Encyclopedia Britannica Sues OpenAI Over Alleged Training Data Copyright Infringement

Encyclopedia Britannica has filed a lawsuit against OpenAI in federal court, alleging that the AI company used its copyrighted educational content to train large language models without permission or compensation.

The complaint, filed in the Southern District of New York, claims OpenAI scraped and ingested vast amounts of Britannica's authoritative reference material, including encyclopedia entries, educational resources, and expert-written articles. Britannica argues this constitutes willful copyright infringement at a massive scale.

"For 250 years, Britannica has invested in creating accurate, expert-verified content," said Jorge Cauz, Britannica's CEO. "We cannot allow our intellectual property to be used without authorization to train AI systems that compete with our core business."
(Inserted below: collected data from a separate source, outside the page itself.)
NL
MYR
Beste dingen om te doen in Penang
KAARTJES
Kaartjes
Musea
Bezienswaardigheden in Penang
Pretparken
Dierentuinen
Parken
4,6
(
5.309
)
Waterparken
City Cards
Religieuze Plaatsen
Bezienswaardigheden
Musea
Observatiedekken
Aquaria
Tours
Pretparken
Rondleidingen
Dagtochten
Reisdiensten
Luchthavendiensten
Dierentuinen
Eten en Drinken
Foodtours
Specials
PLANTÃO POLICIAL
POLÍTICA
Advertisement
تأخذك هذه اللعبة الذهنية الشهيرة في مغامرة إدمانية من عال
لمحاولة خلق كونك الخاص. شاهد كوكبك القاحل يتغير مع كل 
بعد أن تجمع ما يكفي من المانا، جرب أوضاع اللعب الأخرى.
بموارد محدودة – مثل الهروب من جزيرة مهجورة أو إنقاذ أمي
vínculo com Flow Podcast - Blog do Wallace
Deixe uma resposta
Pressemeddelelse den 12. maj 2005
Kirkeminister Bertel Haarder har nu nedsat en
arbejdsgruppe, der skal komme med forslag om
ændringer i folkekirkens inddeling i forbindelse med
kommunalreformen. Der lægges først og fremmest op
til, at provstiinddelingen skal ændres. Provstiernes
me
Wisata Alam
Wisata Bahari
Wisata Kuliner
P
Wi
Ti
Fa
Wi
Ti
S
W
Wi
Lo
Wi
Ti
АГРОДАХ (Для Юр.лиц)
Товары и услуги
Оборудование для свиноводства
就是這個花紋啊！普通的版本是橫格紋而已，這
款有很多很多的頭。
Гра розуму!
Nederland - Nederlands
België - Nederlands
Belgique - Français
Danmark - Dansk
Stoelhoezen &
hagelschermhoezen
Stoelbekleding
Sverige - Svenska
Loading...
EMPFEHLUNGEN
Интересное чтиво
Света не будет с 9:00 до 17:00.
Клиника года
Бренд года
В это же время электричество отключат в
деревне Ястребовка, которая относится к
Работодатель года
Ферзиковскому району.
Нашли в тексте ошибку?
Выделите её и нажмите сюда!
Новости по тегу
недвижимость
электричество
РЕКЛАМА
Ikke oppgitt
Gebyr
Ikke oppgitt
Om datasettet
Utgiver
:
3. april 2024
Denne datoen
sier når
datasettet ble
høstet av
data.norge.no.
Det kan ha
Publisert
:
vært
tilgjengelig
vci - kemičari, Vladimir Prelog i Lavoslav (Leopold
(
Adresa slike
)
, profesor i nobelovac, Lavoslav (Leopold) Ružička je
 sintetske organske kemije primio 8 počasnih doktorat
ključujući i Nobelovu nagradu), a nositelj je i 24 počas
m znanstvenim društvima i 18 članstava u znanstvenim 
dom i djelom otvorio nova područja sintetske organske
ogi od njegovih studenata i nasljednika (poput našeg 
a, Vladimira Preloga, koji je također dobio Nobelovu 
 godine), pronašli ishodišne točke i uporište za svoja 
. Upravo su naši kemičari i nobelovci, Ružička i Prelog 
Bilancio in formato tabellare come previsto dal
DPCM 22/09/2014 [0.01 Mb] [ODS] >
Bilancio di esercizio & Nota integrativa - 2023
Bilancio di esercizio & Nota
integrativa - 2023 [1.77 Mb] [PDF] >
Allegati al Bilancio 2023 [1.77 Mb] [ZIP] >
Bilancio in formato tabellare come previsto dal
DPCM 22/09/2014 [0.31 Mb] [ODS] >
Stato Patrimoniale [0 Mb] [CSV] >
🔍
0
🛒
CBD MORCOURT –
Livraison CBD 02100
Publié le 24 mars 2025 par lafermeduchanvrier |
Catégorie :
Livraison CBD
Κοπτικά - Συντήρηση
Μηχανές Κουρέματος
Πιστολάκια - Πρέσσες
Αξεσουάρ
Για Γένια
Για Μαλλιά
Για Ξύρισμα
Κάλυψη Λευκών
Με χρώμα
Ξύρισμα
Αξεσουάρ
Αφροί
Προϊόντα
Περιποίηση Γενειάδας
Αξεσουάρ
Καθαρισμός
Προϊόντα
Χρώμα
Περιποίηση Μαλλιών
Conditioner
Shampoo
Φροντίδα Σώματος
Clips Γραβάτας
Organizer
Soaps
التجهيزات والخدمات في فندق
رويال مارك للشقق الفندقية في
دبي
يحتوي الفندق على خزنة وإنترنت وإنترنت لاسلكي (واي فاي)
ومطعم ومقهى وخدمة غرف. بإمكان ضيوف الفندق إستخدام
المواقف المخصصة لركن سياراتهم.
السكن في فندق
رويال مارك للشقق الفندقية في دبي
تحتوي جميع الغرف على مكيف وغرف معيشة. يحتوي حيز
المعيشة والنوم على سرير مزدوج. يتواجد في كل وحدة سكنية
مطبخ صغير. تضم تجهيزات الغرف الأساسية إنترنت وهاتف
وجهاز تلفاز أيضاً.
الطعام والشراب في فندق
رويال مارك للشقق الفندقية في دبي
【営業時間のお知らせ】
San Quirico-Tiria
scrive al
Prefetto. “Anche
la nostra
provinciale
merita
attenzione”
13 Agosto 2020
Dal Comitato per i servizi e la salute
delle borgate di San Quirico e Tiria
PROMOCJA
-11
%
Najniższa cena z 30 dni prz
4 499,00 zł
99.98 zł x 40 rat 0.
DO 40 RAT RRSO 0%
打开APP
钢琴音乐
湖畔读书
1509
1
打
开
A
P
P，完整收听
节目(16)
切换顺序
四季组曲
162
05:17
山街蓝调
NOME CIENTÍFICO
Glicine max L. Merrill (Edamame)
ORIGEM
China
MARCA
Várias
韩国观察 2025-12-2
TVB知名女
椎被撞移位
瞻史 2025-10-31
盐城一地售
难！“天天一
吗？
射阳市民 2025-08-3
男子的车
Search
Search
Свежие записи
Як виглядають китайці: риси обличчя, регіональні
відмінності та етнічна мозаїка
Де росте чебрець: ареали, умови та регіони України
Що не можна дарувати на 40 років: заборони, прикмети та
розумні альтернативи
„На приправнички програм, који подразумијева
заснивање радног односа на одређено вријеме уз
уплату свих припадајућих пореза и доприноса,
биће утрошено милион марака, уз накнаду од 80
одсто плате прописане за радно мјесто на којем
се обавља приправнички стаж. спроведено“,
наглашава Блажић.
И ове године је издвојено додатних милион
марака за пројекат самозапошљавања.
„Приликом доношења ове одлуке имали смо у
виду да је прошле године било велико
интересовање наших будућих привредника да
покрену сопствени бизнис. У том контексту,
The lawsuit seeks both monetary damages and injunctive relief to prevent further unauthorized use. Britannica is also requesting that OpenAI disclose what specific content was used in training its models.

This case joins a growing wave of copyright litigation against AI companies. The New York Times, authors including Sarah Silverman and Michael Chabon, Getty Images, and music publishers have all filed similar lawsuits arguing that training AI models on copyrighted works without licensing agreements constitutes infringement.

OpenAI has argued in previous cases that its use of training data constitutes fair use under copyright law, as the models create transformative works. However, courts have yet to definitively rule on this question.

The outcome of these cases could fundamentally reshape how AI companies acquire training data and whether they must compensate original content creators.